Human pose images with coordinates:
---

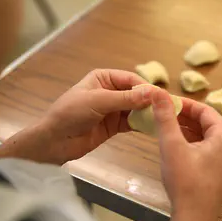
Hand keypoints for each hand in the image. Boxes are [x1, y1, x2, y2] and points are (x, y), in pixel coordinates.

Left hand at [0, 69, 153, 163]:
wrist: (54, 141)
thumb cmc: (71, 114)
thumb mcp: (98, 102)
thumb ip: (125, 98)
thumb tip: (152, 93)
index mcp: (103, 78)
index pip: (131, 79)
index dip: (146, 88)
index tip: (161, 97)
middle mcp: (110, 91)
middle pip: (136, 94)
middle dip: (149, 101)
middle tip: (167, 110)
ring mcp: (113, 109)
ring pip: (136, 109)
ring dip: (147, 113)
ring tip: (163, 119)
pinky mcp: (114, 125)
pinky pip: (132, 122)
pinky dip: (142, 124)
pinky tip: (153, 128)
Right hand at [151, 89, 221, 220]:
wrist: (193, 217)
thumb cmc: (185, 181)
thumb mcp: (172, 145)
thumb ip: (165, 117)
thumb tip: (158, 92)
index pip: (206, 111)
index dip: (185, 104)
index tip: (167, 102)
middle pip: (208, 123)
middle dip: (186, 118)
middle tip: (166, 114)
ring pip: (208, 137)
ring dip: (189, 131)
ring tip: (169, 128)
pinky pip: (209, 150)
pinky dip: (194, 144)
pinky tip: (178, 146)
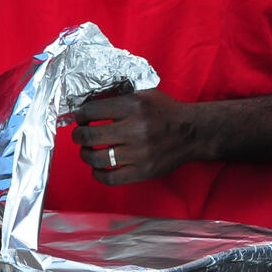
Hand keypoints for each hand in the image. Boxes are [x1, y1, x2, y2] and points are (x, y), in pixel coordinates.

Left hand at [68, 88, 204, 184]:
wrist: (193, 132)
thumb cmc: (166, 111)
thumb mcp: (145, 93)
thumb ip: (120, 96)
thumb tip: (90, 103)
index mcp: (133, 106)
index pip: (92, 111)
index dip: (80, 115)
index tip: (81, 118)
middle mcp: (135, 129)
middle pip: (90, 136)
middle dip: (78, 135)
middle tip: (80, 135)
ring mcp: (139, 153)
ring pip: (97, 158)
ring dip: (86, 154)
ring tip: (88, 151)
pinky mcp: (143, 171)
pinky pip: (111, 178)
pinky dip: (99, 174)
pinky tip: (98, 168)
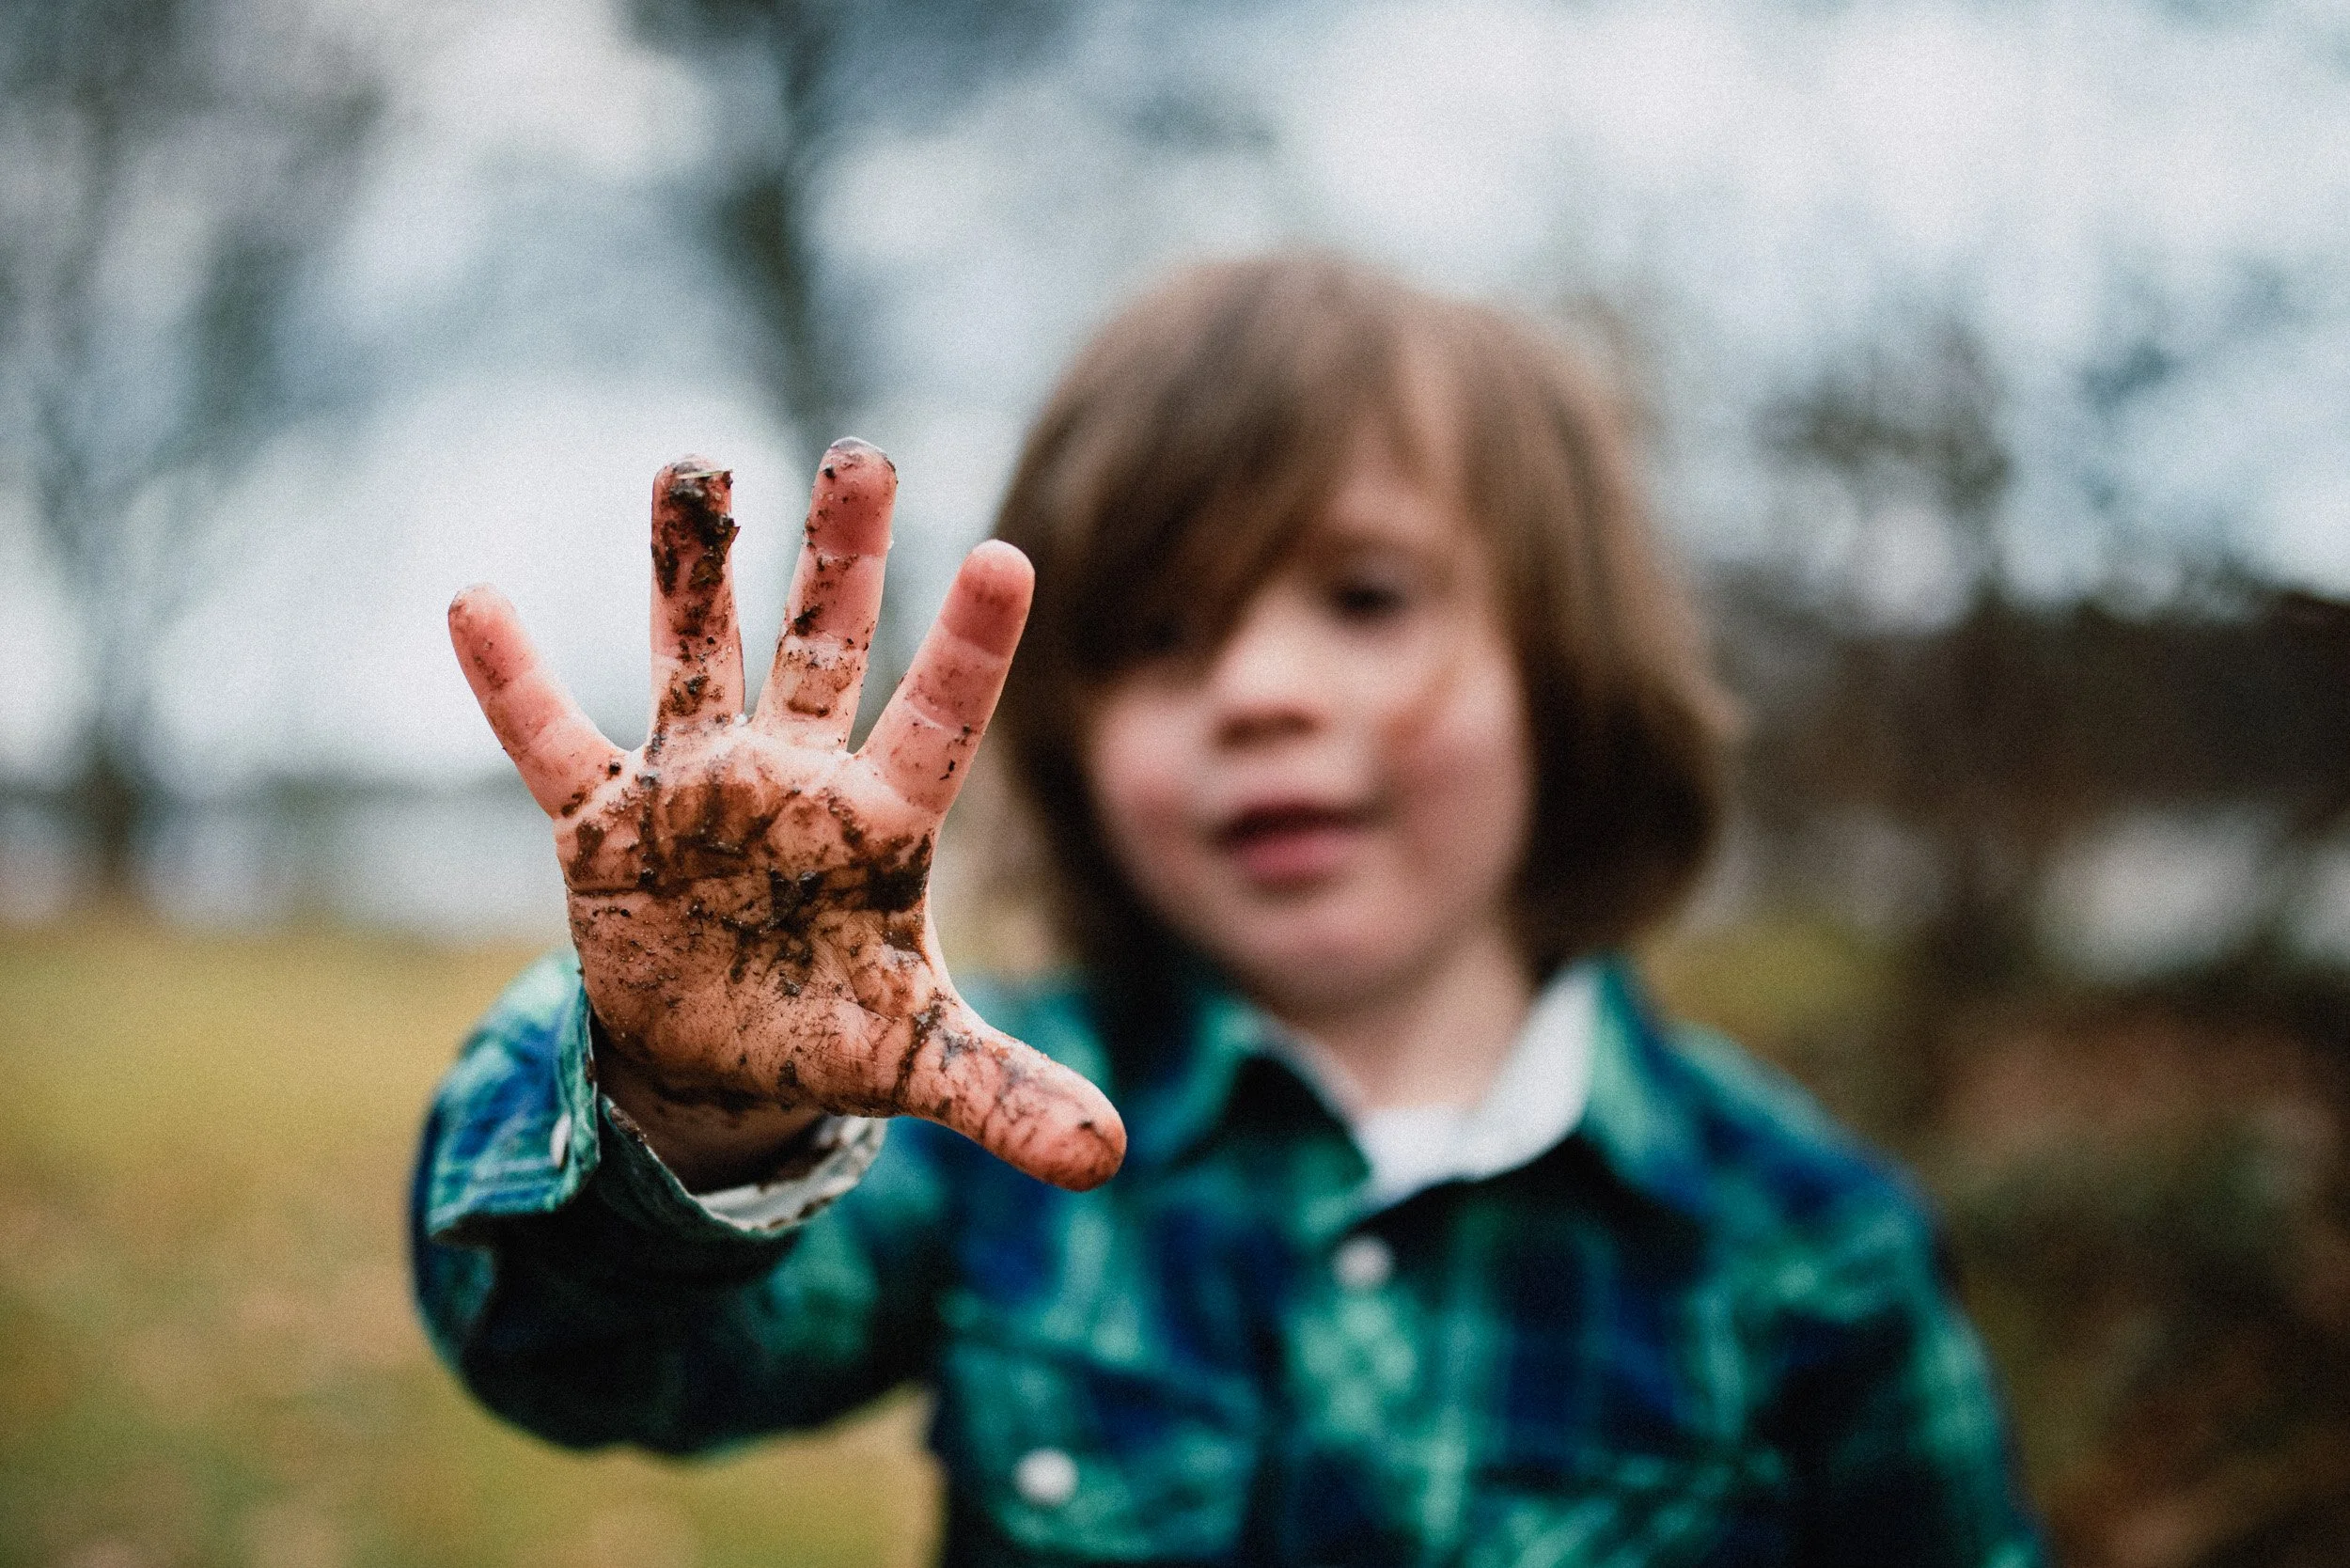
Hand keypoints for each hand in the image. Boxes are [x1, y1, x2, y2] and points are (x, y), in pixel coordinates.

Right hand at [447, 441, 1123, 1191]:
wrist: (720, 1052)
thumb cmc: (835, 1029)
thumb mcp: (921, 1064)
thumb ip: (1008, 1094)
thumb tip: (1113, 1157)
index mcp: (882, 823)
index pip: (940, 718)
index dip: (971, 646)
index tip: (1009, 555)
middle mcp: (795, 777)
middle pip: (825, 647)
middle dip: (840, 557)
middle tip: (863, 455)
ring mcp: (699, 786)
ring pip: (692, 656)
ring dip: (685, 571)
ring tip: (689, 469)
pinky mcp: (608, 823)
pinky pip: (552, 742)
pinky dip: (513, 682)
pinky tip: (472, 600)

---

#### What you should do:
Write out every entry exactly. Pictures do not belong in the copy.

#### Response area:
Hand keypoints for each hand in the image. Boxes are [x1, y1, x2, y2] and points are (x, y), in pixel coordinates.

Left hand at [0, 69, 153, 163]:
wrist: (54, 141)
thumb cmc: (71, 114)
thumb mcp: (98, 102)
thumb ip: (125, 98)
thumb tip: (152, 93)
index mcp: (103, 78)
index pip: (131, 79)
index dip: (146, 88)
index tip: (161, 97)
middle mcp: (110, 91)
middle pip: (136, 94)
middle dip: (149, 101)
middle tip: (167, 110)
ring mcp: (113, 109)
ring pip: (136, 109)
ring dip: (147, 113)
ring tip: (163, 119)
pinky mcp: (114, 125)
pinky pip: (132, 122)
pinky dip: (142, 124)
pinky tip: (153, 128)
Right hand at [151, 89, 221, 220]:
wrist: (193, 217)
thumb cmc: (185, 181)
thumb mcp: (172, 145)
thumb ip: (165, 117)
thumb tip: (158, 92)
index pip: (206, 111)
index dip: (185, 104)
index tip: (167, 102)
middle pip: (208, 123)
middle dip: (186, 118)
middle tip: (166, 114)
ring pip: (208, 137)
ring dip: (189, 131)
ring tip: (169, 128)
pinky pip: (209, 150)
pinky dip: (194, 144)
pinky tip: (178, 146)
Hand keypoints for each hand in the image. Boxes are [x1, y1, x2, y2] and points are (x, y), in pixel coordinates.

Left hand at [68, 88, 204, 184]:
wrist: (193, 132)
thumb cmc: (166, 111)
thumb mcp: (145, 93)
thumb ip: (120, 96)
thumb tip: (90, 103)
index mcp: (133, 106)
index pip: (92, 111)
index dip: (80, 115)
index tip: (81, 118)
middle mcp: (135, 129)
middle pip: (90, 136)
middle dip: (78, 135)
middle tip: (80, 135)
ring mcp: (139, 153)
ring pip: (97, 158)
ring dip: (86, 154)
ring tip: (88, 151)
pinky mcp: (143, 171)
pinky pip: (111, 178)
pinky dip: (99, 174)
pinky tip: (98, 168)
Hand keypoints for each hand in the image. Boxes are [x1, y1, x2, y2] and points are (x, y), in pixel coordinates.

Right hand at [447, 441, 1123, 1191]:
wrist: (720, 1052)
thumb cmc: (835, 1029)
thumb mcp: (921, 1064)
thumb ip: (1008, 1094)
thumb tip: (1113, 1157)
index mcp: (882, 823)
index pip: (940, 718)
index dip: (971, 646)
index tip: (1009, 555)
middle mcp: (795, 777)
middle pip: (825, 647)
middle dip: (840, 557)
middle tip: (863, 455)
ring mcp: (699, 786)
ring pip: (692, 656)
ring dip: (685, 571)
ring tip: (689, 469)
pinky mcp: (608, 823)
pinky pip: (552, 742)
pinky dip: (513, 682)
pinky tip: (472, 600)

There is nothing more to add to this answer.